Reiter’s run for the border working out just fine

Matt Anderson

A warm reaction is considered the norm for most homecomings.

Mack Reiter said he knows his will be different.

Reiter, a four-time Iowa state champion wrestler at Don Bosco High School in Gilbertville, Iowa, was the first blue-chip wrestling recruit from the state to sign with Minnesota. On Friday, he will wrestle for the first time as a Gopher in Iowa City, Iowa.

“I have no idea what to expect,” Reiter said. “I think the crowd’s going to be getting into it pretty hard, so I think that might give me a little boost.”

When the 133-pound redshirt freshman steps to the mat at Carver-Hawkeye Arena, he will wrestle against the team that dominated college wrestling during the last three decades.

From 1975 to 2000, Iowa won the NCAA wrestling championship a record 20 times.

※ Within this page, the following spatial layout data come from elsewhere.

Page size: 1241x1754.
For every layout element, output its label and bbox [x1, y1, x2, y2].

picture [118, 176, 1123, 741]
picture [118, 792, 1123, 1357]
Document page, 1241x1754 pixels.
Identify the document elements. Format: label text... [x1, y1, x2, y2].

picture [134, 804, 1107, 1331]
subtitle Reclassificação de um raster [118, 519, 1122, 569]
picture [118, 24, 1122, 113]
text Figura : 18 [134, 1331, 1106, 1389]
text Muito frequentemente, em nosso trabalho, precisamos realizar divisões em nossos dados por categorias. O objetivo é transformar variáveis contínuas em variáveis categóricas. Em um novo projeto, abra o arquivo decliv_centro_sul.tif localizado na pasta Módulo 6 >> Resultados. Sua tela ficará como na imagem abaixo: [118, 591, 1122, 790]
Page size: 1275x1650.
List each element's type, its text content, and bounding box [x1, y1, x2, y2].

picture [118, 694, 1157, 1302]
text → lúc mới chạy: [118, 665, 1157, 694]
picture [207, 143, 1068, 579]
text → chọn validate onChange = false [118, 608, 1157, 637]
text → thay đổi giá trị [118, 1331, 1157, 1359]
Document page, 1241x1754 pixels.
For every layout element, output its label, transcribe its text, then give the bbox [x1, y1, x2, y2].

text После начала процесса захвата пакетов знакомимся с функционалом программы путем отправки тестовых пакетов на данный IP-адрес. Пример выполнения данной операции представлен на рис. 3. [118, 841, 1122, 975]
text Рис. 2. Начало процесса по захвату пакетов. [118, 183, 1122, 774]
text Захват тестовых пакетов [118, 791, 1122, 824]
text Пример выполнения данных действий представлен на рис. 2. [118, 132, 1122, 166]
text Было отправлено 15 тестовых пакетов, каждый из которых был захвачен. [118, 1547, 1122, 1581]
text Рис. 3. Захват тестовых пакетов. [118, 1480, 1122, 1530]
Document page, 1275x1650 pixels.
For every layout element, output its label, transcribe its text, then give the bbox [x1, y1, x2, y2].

Growing up an hour from Iowa City, Reiter’s dream was to be part of the Hawkeyes’ wrestling dynasty.

“Ever since I was like 4 years old, I wanted to wrestle for Iowa,” Reiter said. “Two years ago, I couldn’t have seen myself here now.”

But despite being heavily recruited by Iowa, Reiter surprised even himself and decided to do his college wrestling north of the state border, for Minnesota.

Minnesota assistant coach Joe Russell gives former Gophers assistant coach Mark Schwab the most credit for luring Reiter away from the Hawkeyes.

“Schwab was from Iowa, and they had kind of the Iowa tie going in,” Russell said. “Schwab’s older brother, I think, helped coach him some in high school, so the tie already with that was probably the big thing.”

After Schwab made initial inroads, it was the Gophers’ recruiting clout that swayed Reiter permanently.

Roger Kish, the No. 1 high school recruit in the country in 2002, and C.P. Schlatter, ranked third, were already weighing offers from Minnesota when Reiter visited the campus. The chance to be part of that recruiting class helped guide him to Minnesota.

“Once he got here and saw the other guys that were thinking of coming here, I think they all got together and said, ‘We could be a part of some special team here, if we all came to the same school,’ ” Russell said. “His future teammates recruiting each other was what sold him.”

When Schlatter, Kish and Reiter, along with Matt Koz, Mitch Kuhlman and Gabriel Dretsch, signed with Minnesota, the Gophers assembled what was considered the best recruiting class in the country.

“Our goal from the beginning was to win four national team titles,” Reiter said. “I think we still can, and, hopefully, we will.”

While at first overshadowed by super-recruits Kish and Schlatter, Reiter has been the standout newcomer for Minnesota this year. He has a record of 30-3 with a team-leading 12 pins and is ranked third in the country at 133 pounds.

With that success, Reiter will be under even more of a magnifying glass Friday, when he wrestles the team that ruled his youth.

“I know he’s excited,” 141-pounder Quincy Osborn said. “I know the fans are going to be hard on him, but I think that’ll just add for his motivation for the match.”

Beyond helping the Gophers win Friday, Minnesota hopes Reiter’s impact on the program will be far-reaching and will help it establish a serious recruiting presence in Iowa.

“I think Mack having success here – being happy here – will help us for sure,” Russell said. “It shows that a guy can come to Minnesota and it’s OK to go north of the border.”